Blackwell Publishing Journal Backfiles 1879-2005
Agriculture, Forestry, Horticulture, Fishery, Domestic Science, Nutrition
Under anaerobic conditions, microbes closely interact with geochemical reactions and can have an impact on the soil, the deep vadose zone, the underlying aquifer and the atmosphere. We have designed a model combining anaerobic microbial activities with geochemical reactions in the soil, and assessed it in batch experiments. The model describes the dynamics of six functional microbial communities, their decomposition after death, and the catabolism of carbohydrates through denitrification, dissimilatory NH4+ production, Fe(III) reduction, fermentation, acetogenesis, and SO42– reduction.
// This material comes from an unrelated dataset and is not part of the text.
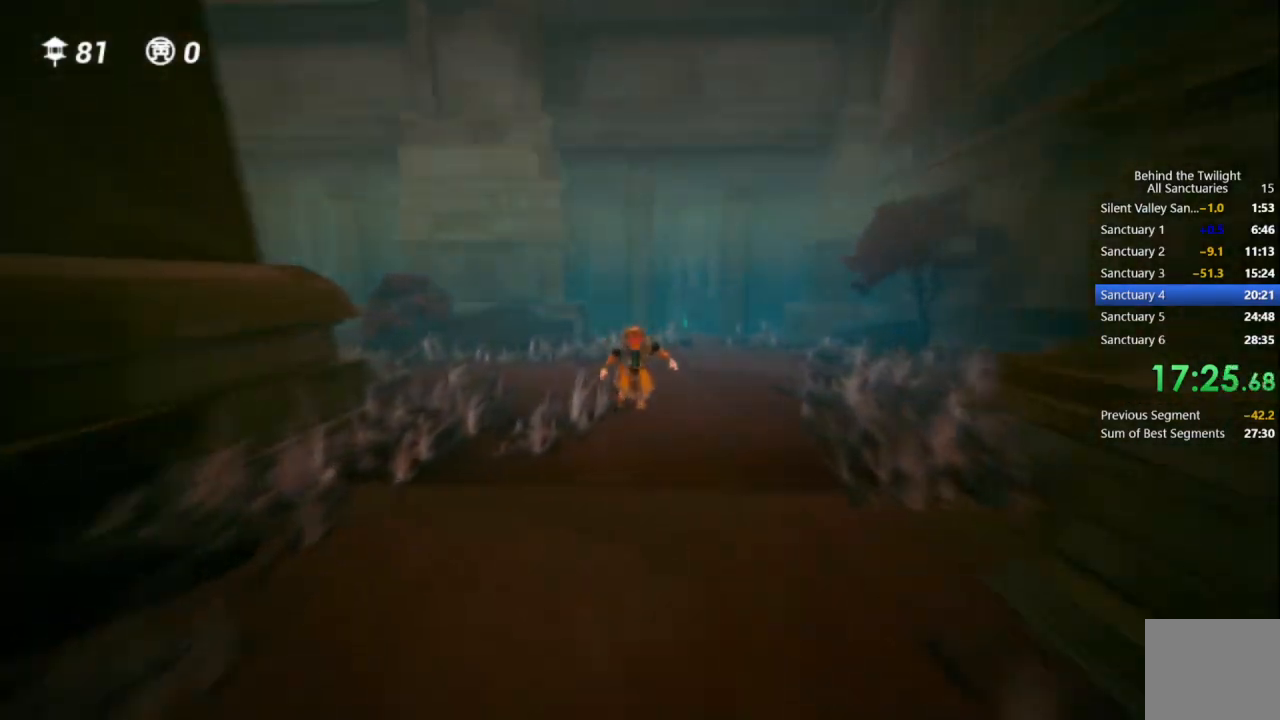
{"buttons": ["R1"], "left_stick": "up", "right_stick": "center", "events": [[433, "R1", "down"]]}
It was combined with a model that thermodynamically describes acid–base, reduction–oxidation and complexation reactions in solution, and kinetic precipitation and dissolution. Batch incubations were done on a Calcic Cambisol, either without amendment, or after supplying (i) glucose or (ii) glucose and NO3–. Gases, mineral cations and anions, glucose, fatty acids and alcohols were measured during incubation. Net production of CO2 was similar for both glucose treatments, about 40 times larger than in the control. For the glucose treatments, the main microbial activities were fermentation, acetogenic transformation of ethanol, and oxidation of H2. When the soil was enriched with NO3–, no H2 was produced, and microbial activities were rapidly inhibited by NO2–. The model shows these trends as well as geochemical characteristics including pH and reduction–oxidation potential.